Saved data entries

□ □ □ □ □

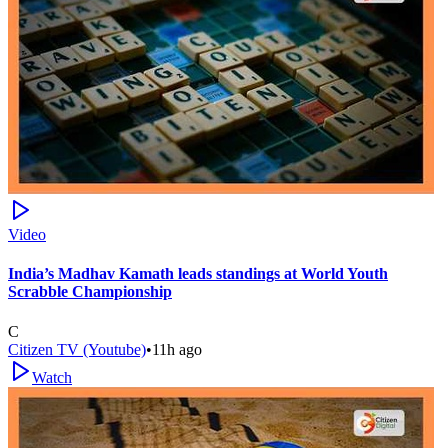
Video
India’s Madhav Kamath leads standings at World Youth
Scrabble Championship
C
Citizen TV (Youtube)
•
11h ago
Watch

□ □ □ □ □

--- Task statement ---
Please arrange every line of the data above as a numbered list, skipping any blank lines and leaving the picture out of your answer.

--- Response to this exercise ---
1. Video
2. India’s Madhav Kamath leads standings at World Youth
3. Scrabble Championship
4. C
5. Citizen TV (Youtube)
6. •
7. 11h ago
8. Watch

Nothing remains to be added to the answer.